Atraída por el vertiginoso ascenso de los precios del oro que ha llevado a millones de inversionistas a través del mundo a cambiar sus portafolios, la guerrilla colombiana ha encontrado una nueva fuente de ingresos que maneja con la brutalidad de siempre y la minuciosedad de un contable.

Escribe desde Caucasia, al norte del departamento de Antioquia, Simon Romero para el New York Times un extenso artículo. Muestra cómo la prospección del oro está trasformando el conflicto armado que por cinco décadas ha desangrado esa nación sudamericana, sustituyendo a la coca con otro abundante medio de costear la guerra, ofreciendo una actividad violenta que permite a paramilitares desmovilizados ejercer sus oficios, y contaminando el medio ambiente a peligrosísimos niveles.

Los actores en este drama humano son los de siempre: la guerrilla de las FARC, el ejército colombiano, antiguos paramilitares desmovilizados y miles de colombianos tratando de ganarse la vida en la única actividad que paga en el área. Si ayer fue la coca, la erradicación de los cultivos ha reducido su atractivo. Hoy el brillo viene, literalmente, del oro que en los mercados internacionales alcanza a US$1,400 la onza. Para un minero ello le trae unos US$1,000 mensuales, o tres salarios mínimos.

“La fiebre del oro aquí es parte de un auge de la minería en Colombia que vio incrementos de la producción de oro en un 30 por ciento el año pasado y viene atrayendo toda una gama de buscadores de fortunas: desde las compañías multinacionales a granjeros que han dejado sus campos y recogido palas”.

Sin ningún tipo de control gubernamental, unos 30,000 mineros se han lanzando a la región, contaminándola con mercurio (elemento que en forma líquida separa el oro del sedimento de los ríos).
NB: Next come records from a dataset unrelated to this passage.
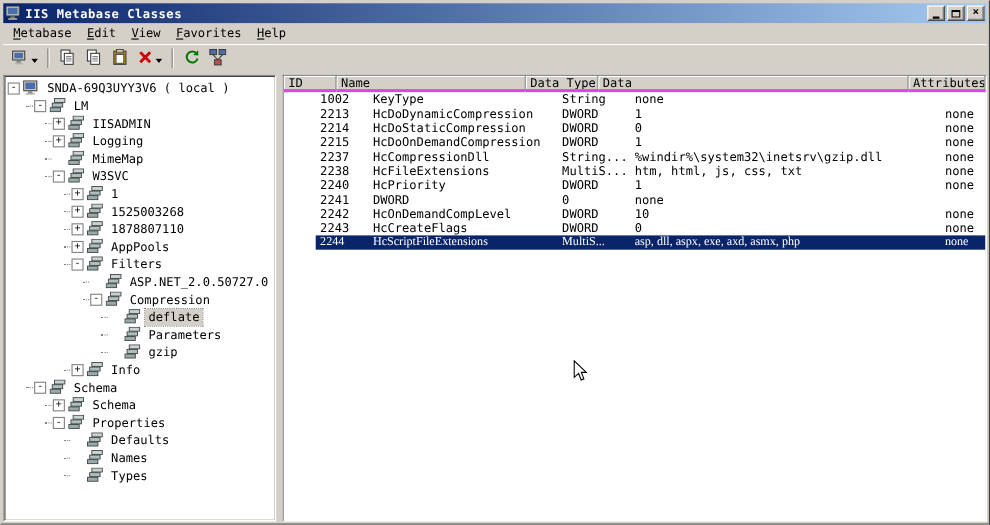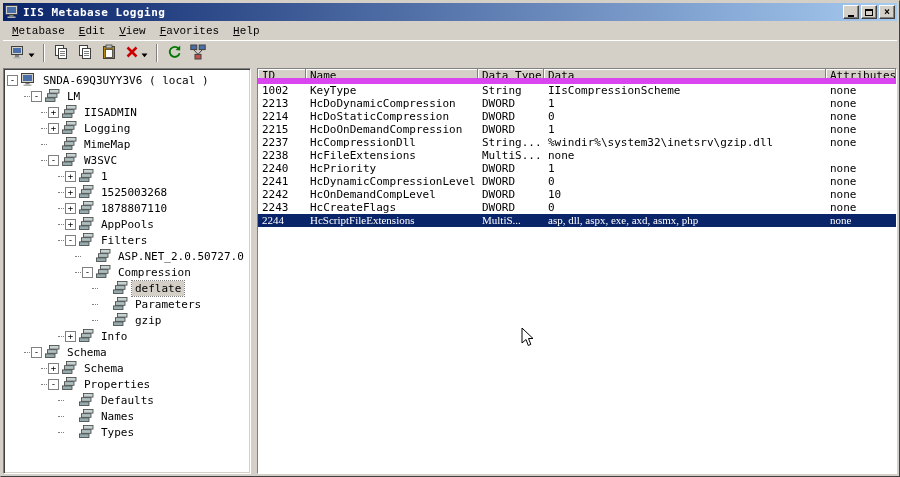--- a/index.html
+++ b/index.html
@@ -27,21 +27,21 @@
     display:flex; align-items:center; justify-content:center;
     font-size:9px; line-height:1; cursor:default; padding:0;
     font-family:"DejaVu Sans Mono", monospace;
   }
   .glyph-min { display:block; width:6px; height:2px; background:#000; margin-top:7px; }
   .glyph-max { display:block; width:8px; height:7px; border:1px solid #000; border-top-width:2px; }
   .glyph-close { font-weight:bold; font-size:10px; }
 
   
   .menubar { height:19px; flex:0 0 19px; display:flex; align-items:center; padding-left:2px; }
-  .menu-item { padding:2px 7px; cursor:default; white-space:nowrap;font-family:Liberation Mono, monospace; }
+  .menu-item { padding:2px 7px; cursor:default; white-space:nowrap; }
   .menu-item u { text-decoration:underline; }
 
   
   .toolbar {
     height:26px; flex:0 0 26px; display:flex; align-items:center; padding-left:3px;
     border-top:1px solid #fff; border-bottom:1px solid #d4d0c8;
   }
   .tb-btn {
     height:22px; min-width:24px; background:transparent; border:1px solid transparent;
     display:inline-flex; align-items:center; justify-content:center; gap:2px; padding:0 3px; cursor:default;
@@ -72,46 +72,46 @@
   .expander.empty { border-color:transparent; background:transparent; }
   .tree-icon { width:15px; height:14px; margin-right:4px; flex:0 0 15px; display:inline-flex; }
   .tree-label { padding:1px 3px;text-align:right; }
   .tree-label.selected { background:var(--tree_inactive_selection,#d4d0c8); outline:1px dotted #808080; }
 
   
   .grid-row { display:grid; grid-template-columns:48px 172px 66px 282px minmax(60px,1fr); }
   .table-header { flex:0 0 15px; }
   .header-cell {
     background:var(--chrome,#d4d0c8); height:15px; line-height:14px;
-    padding:0 4px; border-right:1px solid #808080; border-bottom:6px solid #d946ef;
+    padding:0 4px; border-right:1px solid #808080; border-bottom:3px solid #d946ef;
     box-shadow:inset 1px 1px 0 #fff; overflow:hidden; white-space:nowrap; cursor:default;
   }
   .table-body { flex:1; overflow:hidden; background:#fff; }
-  .data-row { height:13px; line-height:13px; cursor:default; }
+  .data-row { height:13px; line-height:13px; cursor:default;margin-left:29px; }
   .data-cell { padding:0 4px; overflow:hidden; white-space:nowrap; }
   .data-row.selected { background:var(--selection,#0a246a); color:#fff;font-family:Liberation Serif, serif; }
 
   
   .mouse-cursor { position:absolute; left:521px; top:327px; z-index:99; pointer-events:none; }
 </style>
 </head>
 <body>
 
 <div class="window">
 
   <div class="titlebar">
     <span class="title-icon">
       <svg width="15" height="14" viewBox="0 0 15 14">
           <rect x="0.5" y="0.5" width="12" height="9" fill="#d4d0c8" stroke="#404040"></rect>
           <rect x="2" y="2" width="9" height="6" fill="#4a6ea9"></rect>
           <rect x="4.5" y="10" width="4" height="1.5" fill="#808080"></rect>
           <rect x="2.5" y="11.5" width="8" height="1.5" fill="#b0b0b0"></rect>
         </svg>
     </span>
-    <span class="title-text">IIS Metabase Logging</span>
+    <span class="title-text">IIS Metabase Classes</span>
     <span class="title-buttons">
       <button class="tb-win-btn">
           <i class="glyph-min"></i>
         </button>
       <button class="tb-win-btn">
           <i class="glyph-max"></i>
         </button>
       <button class="tb-win-btn">
           <span class="glyph-close">×</span>
         </button>
@@ -498,21 +498,20 @@
           <div class="header-cell">Name</div>
           <div class="header-cell">Data Type</div>
           <div class="header-cell">Data</div>
           <div class="header-cell">Attributes</div>
         </div>
       <div class="table-body" id="tbody">
           <div class="grid-row data-row">
             <div class="data-cell">1002</div>
             <div class="data-cell">KeyType</div>
             <div class="data-cell">String</div>
-            <div class="data-cell">IIsCompressionScheme</div>
             <div class="data-cell">none</div>
           </div>
           <div class="grid-row data-row">
             <div class="data-cell">2213</div>
             <div class="data-cell">HcDoDynamicCompression</div>
             <div class="data-cell">DWORD</div>
             <div class="data-cell">1</div>
             <div class="data-cell">none</div>
           </div>
           <div class="grid-row data-row">
@@ -533,32 +532,32 @@
             <div class="data-cell">2237</div>
             <div class="data-cell">HcCompressionDll</div>
             <div class="data-cell">String...</div>
             <div class="data-cell">%windir%\system32\inetsrv\gzip.dll</div>
             <div class="data-cell">none</div>
           </div>
           <div class="grid-row data-row">
             <div class="data-cell">2238</div>
             <div class="data-cell">HcFileExtensions</div>
             <div class="data-cell">MultiS...</div>
+            <div class="data-cell">htm, html, js, css, txt</div>
             <div class="data-cell">none</div>
           </div>
           <div class="grid-row data-row">
             <div class="data-cell">2240</div>
             <div class="data-cell">HcPriority</div>
             <div class="data-cell">DWORD</div>
             <div class="data-cell">1</div>
             <div class="data-cell">none</div>
           </div>
           <div class="grid-row data-row">
             <div class="data-cell">2241</div>
-            <div class="data-cell">HcDynamicCompressionLevel</div>
             <div class="data-cell">DWORD</div>
             <div class="data-cell">0</div>
             <div class="data-cell">none</div>
           </div>
           <div class="grid-row data-row">
             <div class="data-cell">2242</div>
             <div class="data-cell">HcOnDemandCompLevel</div>
             <div class="data-cell">DWORD</div>
             <div class="data-cell">10</div>
             <div class="data-cell">none</div>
Sueltan cada año 67 toneladas de mercurio al medio ambiente, más que ningún otro país, dice el Times.

Control sobre el área se lo disputan a balazos dos pandillas: los urabeños y los rastrojos, con miles de efectivos cada uno.

El gobierno no puede controlar el área.

Y las FARC han caído en medio de la situación, viendo en ella una nueva fuente de ingresos, incluso asignando altos dirigentes a su administración, agrega.

“Mineros y consultores de seguridad describen cómo la zona se ha convertido en un bastión de las FARC, con la guerrilla cobrando tarifas de extorsión con una precisión de contador: US$3,800 al mes por cada retroexcavadora en funcionamiento; 141.000 dólares al mes por el permiso para explotar un determinado sitio, y así sucesivamente”.